**SUPPLIED TEXT**
□ □ □
This chapter is allocated to explain how the chose research methods were implemented, what was developed, and how the experimental procedures were planned and conducted.

Application development

The application developed for this research was an Android application. The application was developed using Android Studio [23], which is an integrated development environment (IDE) for development on the Android platform.
Android Studio is a relatively new IDE. It is based on JetBrains IntelliJ IDE, and the first stable version of Android Studio was released in December 2014 [24].

Locantis

The CCIPS that is designed for this thesis has been named Locantis. It is a crossover system between a centralized and a distributed IPS, in which the centralized system has means of distributing its location data. In this case, a NCHAIP system is being used as the platform for collecting location data of the objects being tracked. By distributing the collected location data to a mobile device, providing navigation is a possibility.
The Locantis system is the first NCHAIP system that has means of distribution of location data to a mobile device using Wi-Fi connections. This possibility has not been provided before. Figure 15 is a concept picture of the Locantis system, and shows how different communication types are used. Locantis also provides the possibility to experiment with different combinations of data from the embedded sensors in the android smartphone combined with the location data provided by the NCHAIP system. The embedded sensors that are available in a smart device, and how they can be used together with the location data from the Quuppa system, are covered in a later section: 4.1.2.
□ □ □
[Dataset records]
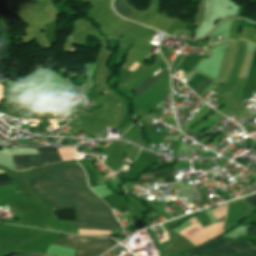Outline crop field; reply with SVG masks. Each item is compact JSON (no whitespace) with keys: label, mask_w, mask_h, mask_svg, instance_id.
Returning <instances> with one entry per match:
<instances>
[{"label":"crop field","mask_w":256,"mask_h":256,"mask_svg":"<svg viewBox=\"0 0 256 256\" xmlns=\"http://www.w3.org/2000/svg\"><path fill=\"white\" fill-rule=\"evenodd\" d=\"M31 188L54 209L74 207L77 228L118 229L111 209L89 188L76 160L50 164L22 172Z\"/></svg>","instance_id":"crop-field-1"},{"label":"crop field","mask_w":256,"mask_h":256,"mask_svg":"<svg viewBox=\"0 0 256 256\" xmlns=\"http://www.w3.org/2000/svg\"><path fill=\"white\" fill-rule=\"evenodd\" d=\"M190 256H256V248L250 242L216 240L188 252Z\"/></svg>","instance_id":"crop-field-2"},{"label":"crop field","mask_w":256,"mask_h":256,"mask_svg":"<svg viewBox=\"0 0 256 256\" xmlns=\"http://www.w3.org/2000/svg\"><path fill=\"white\" fill-rule=\"evenodd\" d=\"M114 242L107 238L60 235L53 244L76 248L74 256H98Z\"/></svg>","instance_id":"crop-field-3"},{"label":"crop field","mask_w":256,"mask_h":256,"mask_svg":"<svg viewBox=\"0 0 256 256\" xmlns=\"http://www.w3.org/2000/svg\"><path fill=\"white\" fill-rule=\"evenodd\" d=\"M39 155H15L13 162L15 170L21 171L41 165L62 161L56 148L37 149Z\"/></svg>","instance_id":"crop-field-4"},{"label":"crop field","mask_w":256,"mask_h":256,"mask_svg":"<svg viewBox=\"0 0 256 256\" xmlns=\"http://www.w3.org/2000/svg\"><path fill=\"white\" fill-rule=\"evenodd\" d=\"M115 10L123 17L129 18L136 10L131 7L126 0H116L114 3Z\"/></svg>","instance_id":"crop-field-5"},{"label":"crop field","mask_w":256,"mask_h":256,"mask_svg":"<svg viewBox=\"0 0 256 256\" xmlns=\"http://www.w3.org/2000/svg\"><path fill=\"white\" fill-rule=\"evenodd\" d=\"M166 70H161L154 77L151 76L145 83H143L140 87H138L136 90H134L136 95H137V97L140 96L142 93H144L148 88H150L161 77V75Z\"/></svg>","instance_id":"crop-field-6"},{"label":"crop field","mask_w":256,"mask_h":256,"mask_svg":"<svg viewBox=\"0 0 256 256\" xmlns=\"http://www.w3.org/2000/svg\"><path fill=\"white\" fill-rule=\"evenodd\" d=\"M52 212L58 216V220H75L73 208L53 210Z\"/></svg>","instance_id":"crop-field-7"},{"label":"crop field","mask_w":256,"mask_h":256,"mask_svg":"<svg viewBox=\"0 0 256 256\" xmlns=\"http://www.w3.org/2000/svg\"><path fill=\"white\" fill-rule=\"evenodd\" d=\"M167 176H173V172L172 171H158L155 173H147L141 176V179H144V181L146 180H150V179H159V178H163V177H167Z\"/></svg>","instance_id":"crop-field-8"},{"label":"crop field","mask_w":256,"mask_h":256,"mask_svg":"<svg viewBox=\"0 0 256 256\" xmlns=\"http://www.w3.org/2000/svg\"><path fill=\"white\" fill-rule=\"evenodd\" d=\"M3 58H9V45H6L0 31V60Z\"/></svg>","instance_id":"crop-field-9"},{"label":"crop field","mask_w":256,"mask_h":256,"mask_svg":"<svg viewBox=\"0 0 256 256\" xmlns=\"http://www.w3.org/2000/svg\"><path fill=\"white\" fill-rule=\"evenodd\" d=\"M211 80H204L200 85H198L193 91L199 96L203 90L208 86Z\"/></svg>","instance_id":"crop-field-10"},{"label":"crop field","mask_w":256,"mask_h":256,"mask_svg":"<svg viewBox=\"0 0 256 256\" xmlns=\"http://www.w3.org/2000/svg\"><path fill=\"white\" fill-rule=\"evenodd\" d=\"M8 179H10V177L7 176L6 174H1L0 175V180H8ZM12 185H15L12 180L0 181V187L12 186Z\"/></svg>","instance_id":"crop-field-11"},{"label":"crop field","mask_w":256,"mask_h":256,"mask_svg":"<svg viewBox=\"0 0 256 256\" xmlns=\"http://www.w3.org/2000/svg\"><path fill=\"white\" fill-rule=\"evenodd\" d=\"M248 77H256V51H254L253 62Z\"/></svg>","instance_id":"crop-field-12"},{"label":"crop field","mask_w":256,"mask_h":256,"mask_svg":"<svg viewBox=\"0 0 256 256\" xmlns=\"http://www.w3.org/2000/svg\"><path fill=\"white\" fill-rule=\"evenodd\" d=\"M250 204L256 207V194L245 198Z\"/></svg>","instance_id":"crop-field-13"},{"label":"crop field","mask_w":256,"mask_h":256,"mask_svg":"<svg viewBox=\"0 0 256 256\" xmlns=\"http://www.w3.org/2000/svg\"><path fill=\"white\" fill-rule=\"evenodd\" d=\"M14 256H49V255H39V254H30V253H23V254H17Z\"/></svg>","instance_id":"crop-field-14"},{"label":"crop field","mask_w":256,"mask_h":256,"mask_svg":"<svg viewBox=\"0 0 256 256\" xmlns=\"http://www.w3.org/2000/svg\"><path fill=\"white\" fill-rule=\"evenodd\" d=\"M139 65H140V64H138V63L135 62V63L128 69V71L133 72Z\"/></svg>","instance_id":"crop-field-15"},{"label":"crop field","mask_w":256,"mask_h":256,"mask_svg":"<svg viewBox=\"0 0 256 256\" xmlns=\"http://www.w3.org/2000/svg\"><path fill=\"white\" fill-rule=\"evenodd\" d=\"M246 235H256V231H247Z\"/></svg>","instance_id":"crop-field-16"}]
</instances>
□ □ □
**WHAT NEEDS TO BE DONE**
Can you set down, word for word, the stretch of the Locantis excerpt from "The application developed" through "December 2014 [24]."? Rely only on the Locantis excerpt.

**SOLUTION TO THIS PROBLEM**
The application developed for this research was an Android application. The application was developed using Android Studio [23], which is an integrated development environment (IDE) for development on the Android platform.
Android Studio is a relatively new IDE. It is based on JetBrains IntelliJ IDE, and the first stable version of Android Studio was released in December 2014 [24].